虚しい勉強はやめよう

 同じ学校に通い、同じ教材で勉強し、同じ授業を受け、同じテストを受けても、出来ること出来ない子がいます。大変不思議なことですが、それを世の多くの方々は「個々の能力の差」としてきました。それぞれの個性であるから、その差はいかんともしがたいものとして、差自体を認めるゆとり教育に象徴されるように「能力差があってもいいじゃないか」という風潮が出来上がりました。しかし、差を埋める努力をどこかへ置いてきてしまったようにも思えます。

 能力差があっても、中間・期末テストや高校・大学の入学試験は以前と同じですし、テストが個々の能力別に作成されるわけではありませんから、何とかこれをクリアしなくてはなりません。今、多くの子ども達の勉強に対するモチベーションは、「クリアすること」、つまりその試験を何とか「すり抜ける」「くぐり抜ける」ことになってしまっています。

 しかし、勉強の本質はそれとは全く異なるもの。

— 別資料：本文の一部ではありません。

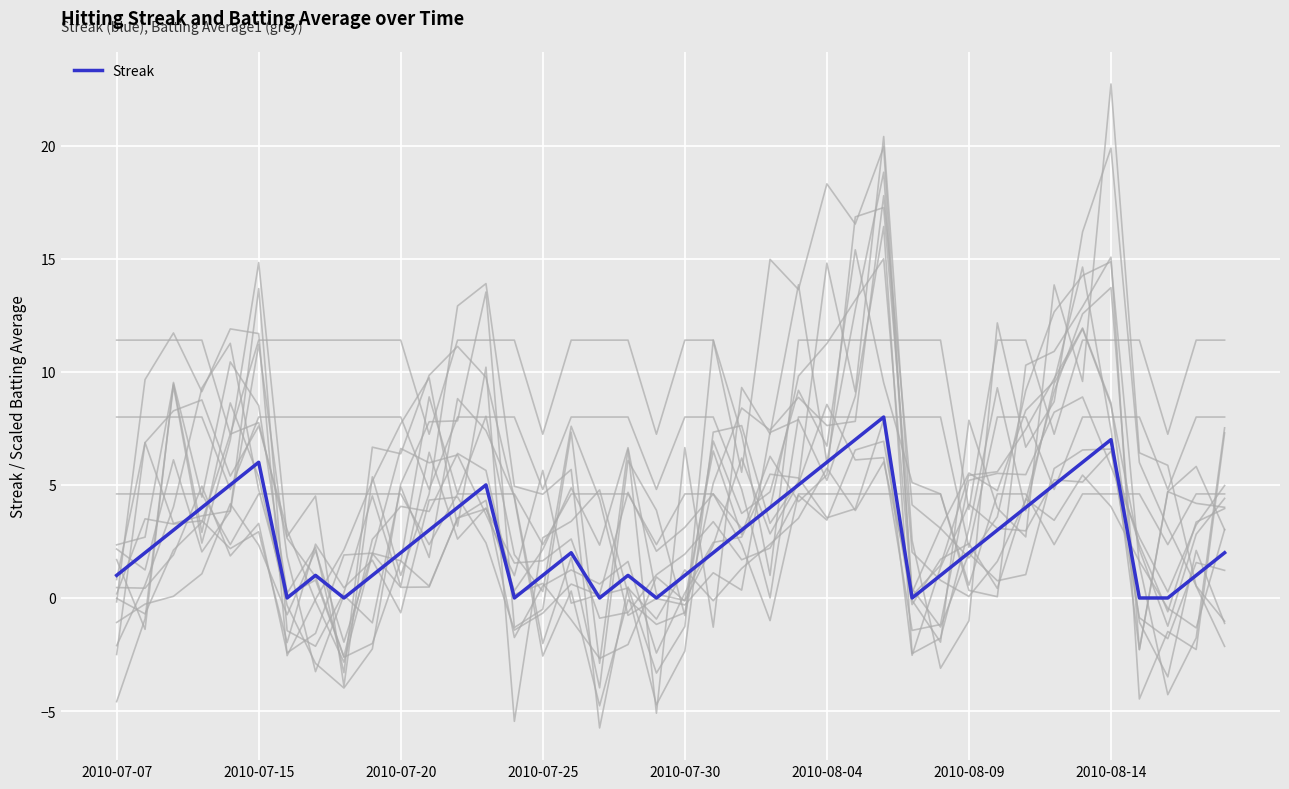

Which series has the widest spread of values?

background_0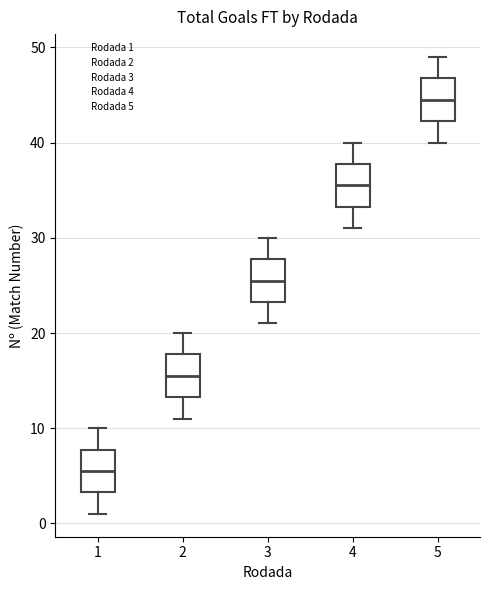

Reading left to right, read every box against the y-axis: the position of its median line, the range the box covers, and the ends of its whiskers. The values are not printed on the chart, so give them approximately, as read against the axis.

1: median 6, box 3 to 8, whiskers 1 to 10
2: median 16, box 13 to 18, whiskers 11 to 20
3: median 26, box 23 to 28, whiskers 21 to 30
4: median 36, box 33 to 38, whiskers 31 to 40
5: median 45, box 42 to 47, whiskers 40 to 49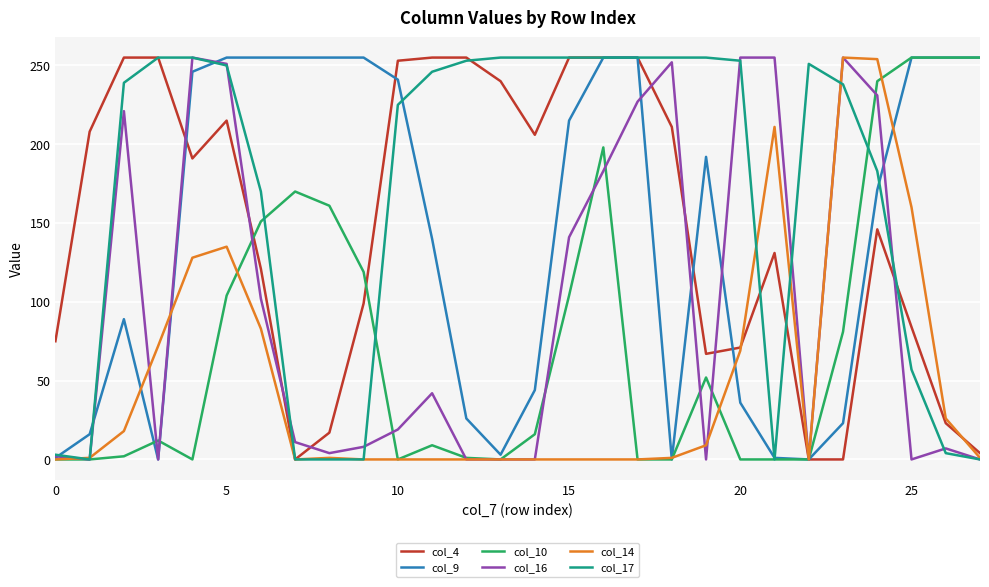

Which series has the largest total across all categories?

col_17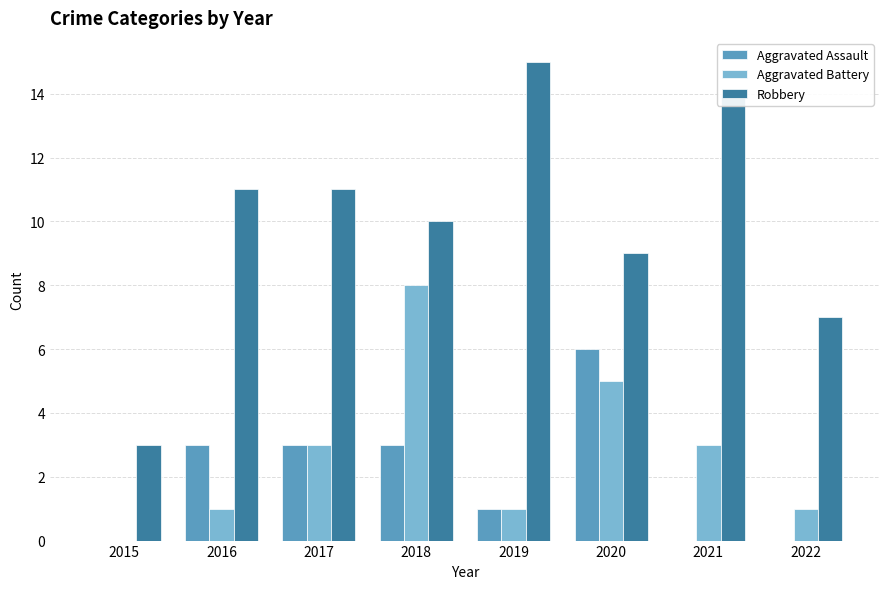

Which category has the highest value in the Robbery series?

2019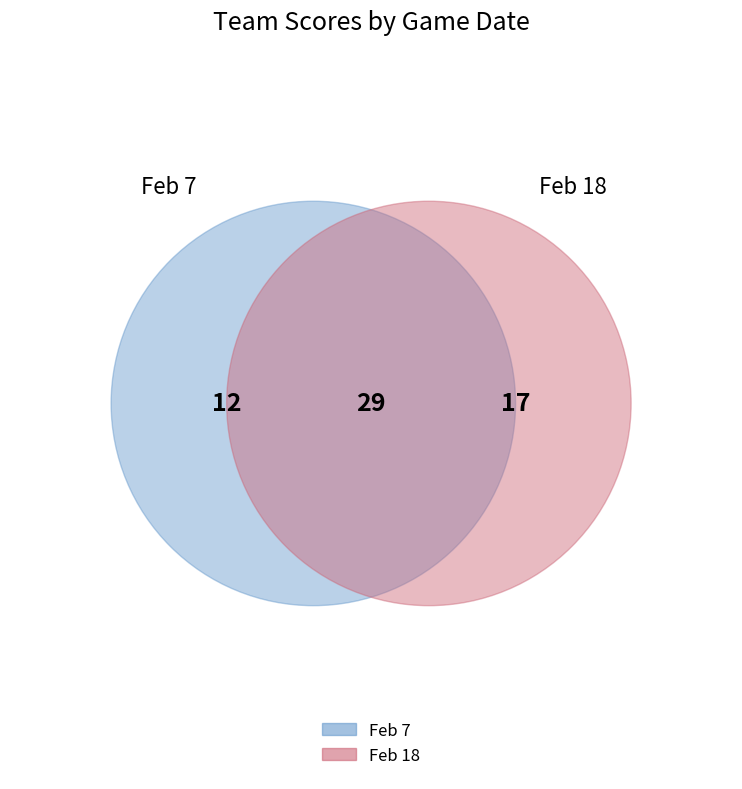

Combined, do Feb 18 and Feb 7 account for over 50%?

Yes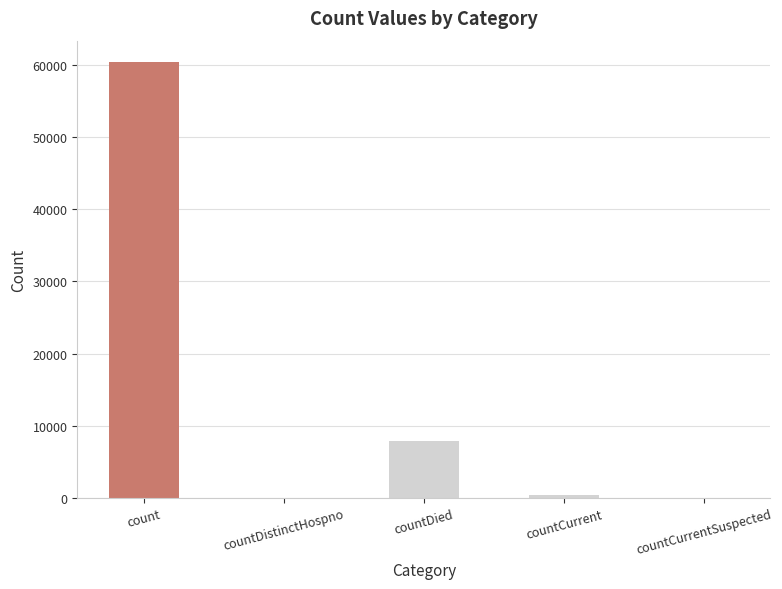

Reading left to right, what are all the values shown in this chart?

60285	0	7947	461	0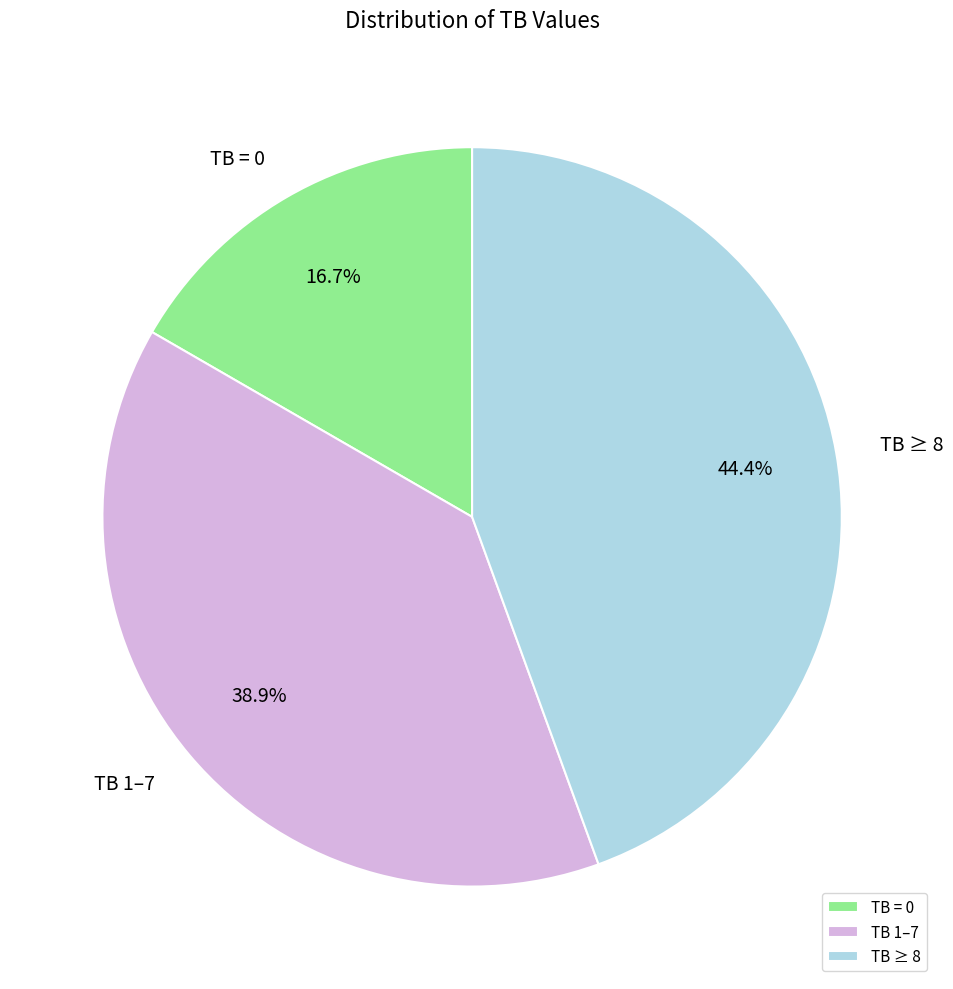

Is TB 1–7 the majority of the pie?

No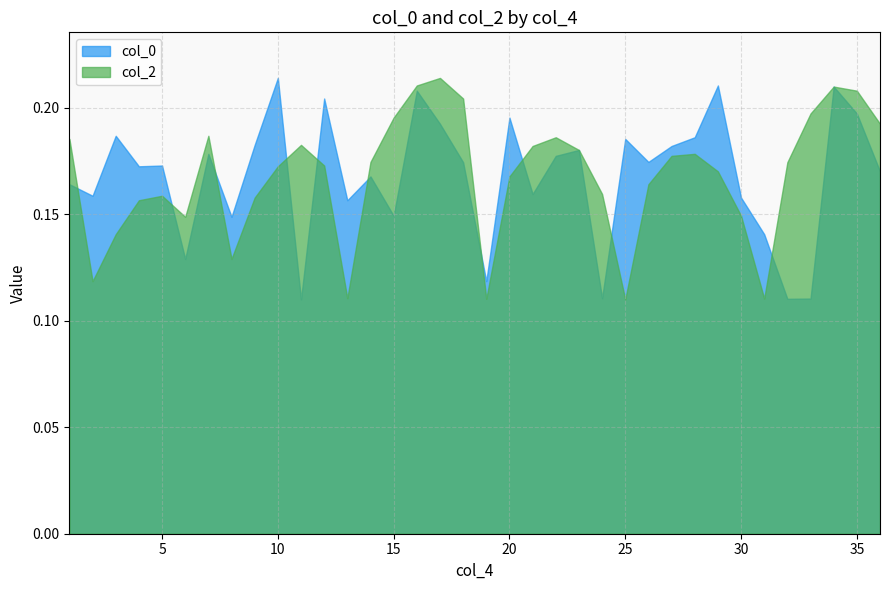

The col_0 series shows 0.2 at 8. True or false?

False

数式にはきちんと意味があり、英文法にはルールがあり、漢字には成り立ちがあって、歴史には必然性があり、科学には法則があるわけです。「なるほど!」「そうだったのか!」と思えたことは忘れずにいますし、反対に無理矢理「記号」化したものはすぐ忘れます。目先の試験を「すり抜ける」ために一夜漬けをして覚えた知識は、決して生涯にわたって覚えているようなものにはならないのと同じことです。ですから、目先の試験のための勉強を繰り返していても、基礎学力が向上したり、本当の力が身に付いたりすることは無いのです。世間で「頭がいい」と言われる人は、このような付け焼刃の勉強を繰り返してはいないのです。

 ですから、「~に合格する」→「そのためにはこの勉強をする」という思考は、一見正しそうに見えて実はそれほど成功例が無い学習法です。

「~を勉強する」→「そうすると~に合格する」という積み上げ式のステップを踏む方法論や心構えで勉強しないと、「これは関係ないから知らなくていい」などと、最低限の知識のみで難関をクリアしようとする思考に陥ります。勉強を「最短距離」でクリアしようとするのは、正に「受験ゲーム」です。では、子ども達は受験ゲームの勝者になることが果たして必要なのでしょうか。

 現在、大学生の就職活動が非常に苦しいものとなっています。一部の上位大学の学生は多数の内定をもらい、中堅以下の大学生達は苦戦しています。それだけを見ると確かに受験ゲームの勝者になる必要がありそうに思います。しかし、上位大学の学生間でも大きな格差があり、一人で多数の内定をもらえる学生と、そうでない学生がいます。その違いは、「本物の力を持っているか否か」なのだそうです。企業も「名ばかり大学生」や、実力が伴っていないのに大学生になっているような学生をふるい落としているのだと聞きます。入試を上手くすり抜けて来ただけの「受験ゲームの勝者」は、残念ながら企業では必要とされていないのも事実なのです。受験は上手くいったけれども、大切な就職という場面で惨敗している学生も多く見られるのです。

 勉強の本質を、そして勉強する意義を、キチンと諭し、習慣づけ、教えていきたい。それが創立以来我々が目指してきたことです。それはあまりに愚直すぎたかもしれません。

 「次の試験で成績を伸ばせばそれでいい」という方には、「あの塾は伸びない」と思われたかもしれません。生徒を勉強漬けにし、強制的にものを覚えさせれば確かに次のテストの成績は上がります。私達もプロですから、やれと言われればそんなことはスグに出来ます。しかし、私達はもっと根源的なところから教育していくべきだと考えています。それは「なぜそうなるのか」「その意味は何なのか」というところから、「勉強に対する態度」や「生活習慣」「学習計画」「進路の設計」に至り、つきつめていくと、「ご両親への感謝」や「どんな大人になりたいのか」「自己分析」等々。

 「塾は勉強だけ教えるところ」だという認識ではなく、「私教育の場」として、学校とはまた別のアプローチで子ども達を「ちゃんと考える子」へ育てていきたいと考えています。教育に「教」と「育」があるとすれば、私達は「育」を重視する稀有な塾であると思います。

 大人になって疲弊してしまうような「トップ」でなくてもいい、無機質な暗記で乗り切った「受験ゲームの勝者」じゃなくてもいい。きちんとした「意味」を考え、学ぶ意欲を持ったある意味「文化的」な生徒を育てていくことを桜学舎は目指しています。